Having some issues with importing modules in python. This is my folder structure
my_app/
    app.py
    __init__.py (I want to import a function from this file)
    folder1/
        __init.py
        method1.py
    folder2/
        __init__.py
        method.py
In my root __init__.py I have this function
def want_to_be_run_elsewhere():
    pass
In my app.py, I want to import this function and run it when I start my application, but I'm unsure how to do it.
from my_app import want_to_be_run_elsewhere
This throws a no module named my_app
From what I can tell, I have all the necessary __init__.py files, so maybe it could be sys.path related?
I've read some similar threads on here but I haven't been able to solve this.
The __init__.py file lets the Python interpreter know that a directory contains code for a Python module . An __init__.py file can be blank. Without one, you cannot import modules from another folder into your project. The role of the __init__.py file is similar to the __init__ function in a Python class.
Within __init__.py , we import all the modules that we think are necessary for our project.
Although Python works without an __init__.py file you should still include one. It specifies that the directory should be treated as a package, so therefore include it (even if it is empty).

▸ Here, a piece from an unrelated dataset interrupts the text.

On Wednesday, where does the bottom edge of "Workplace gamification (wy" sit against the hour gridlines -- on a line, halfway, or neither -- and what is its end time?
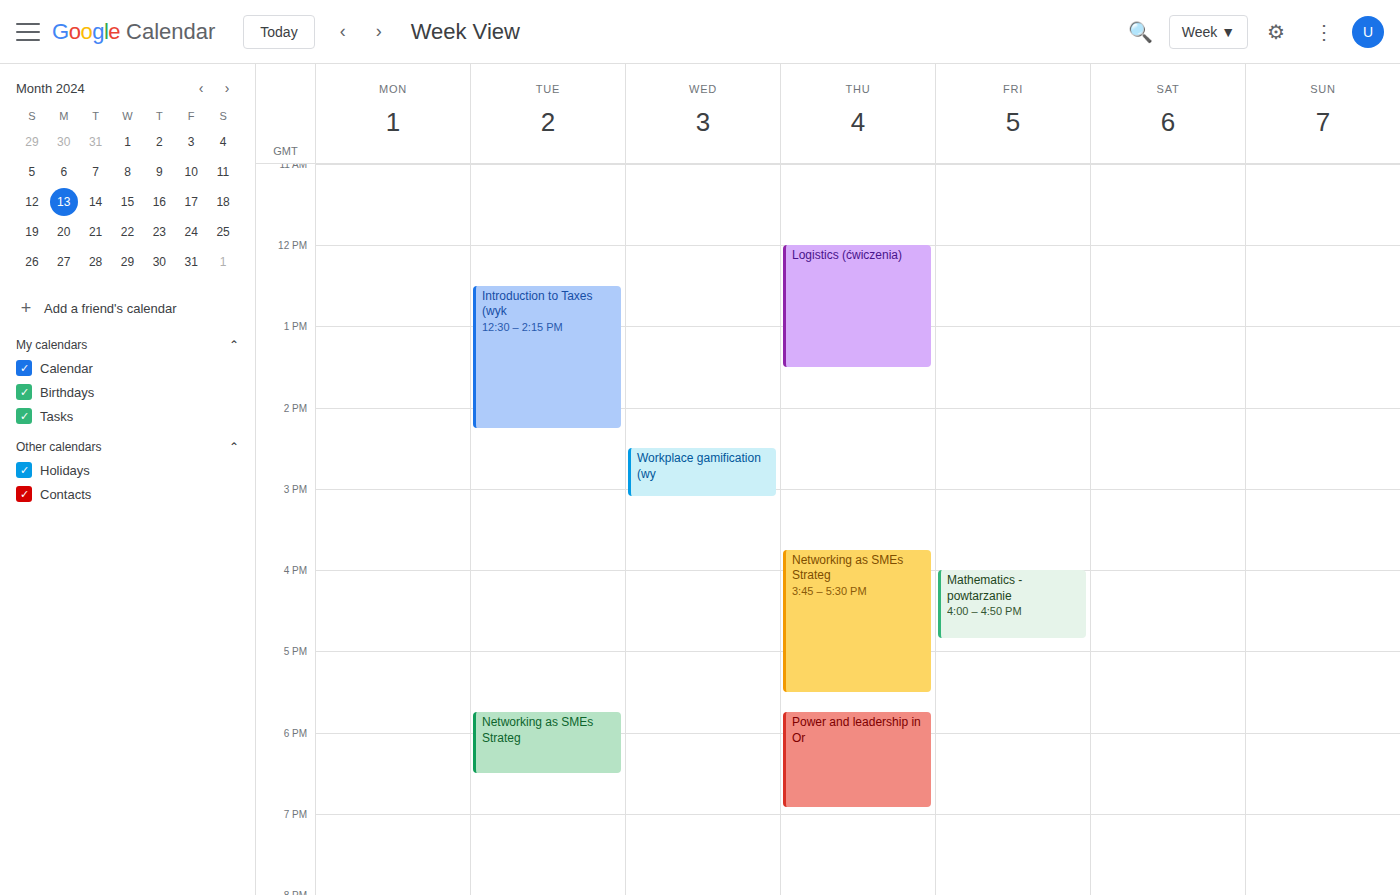
15:05 -- neither: 5 minutes below the 15:00 line and 55 minutes above the 16:00 line.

Any directory with an __init__.py file is considered a Python package. The different modules in the package are imported in a similar manner as plain modules, but with a special behaviour for the __init__.py file, which is used to gather all package-wide definitions.

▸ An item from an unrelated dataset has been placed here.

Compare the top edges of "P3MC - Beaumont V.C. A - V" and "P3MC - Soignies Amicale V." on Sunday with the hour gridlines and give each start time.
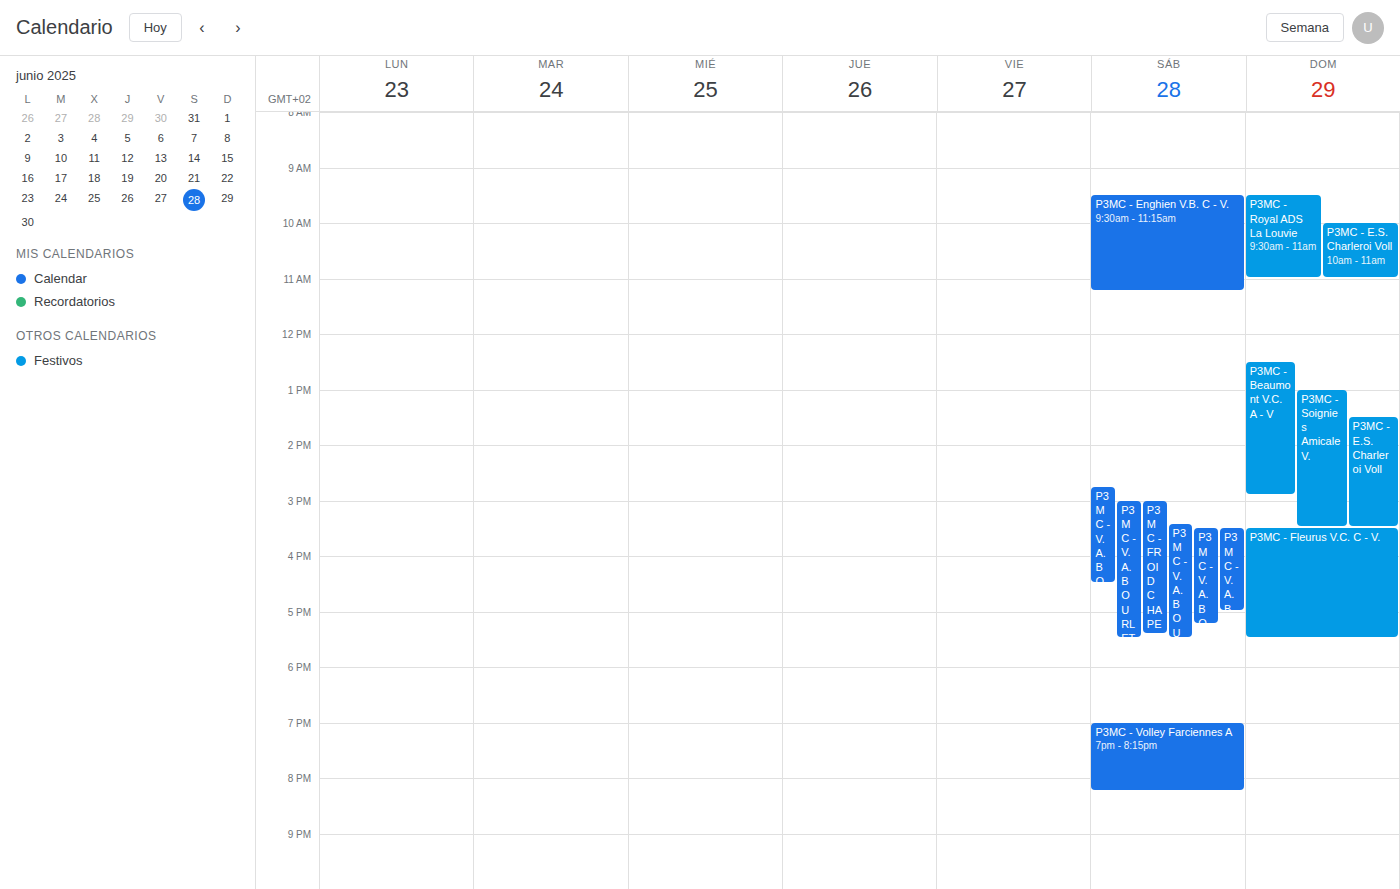
"P3MC - Beaumont V.C. A - V": 12:30, halfway between the 12:00 and 13:00 lines. "P3MC - Soignies Amicale V.": 13:00, exactly on the 13:00 line.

Usually you would do the import like
from . import want_to_be_run_elsewhere
This doesn't work here, because you are calling app.py. If you import my_app.app, it is part of the module. If you call it it is not. Importing from the module it is in using . will then not work.
You could either move app.py outside of my_app, removing it from the module and making imports work again.
Or you can use
from __init__ import want_to_be_run_elsewhere
in app.py
I believe
from my_app import want_to_be_run_elsewhere
will only work if you have actually pip install -e my_app/. Then it should work too.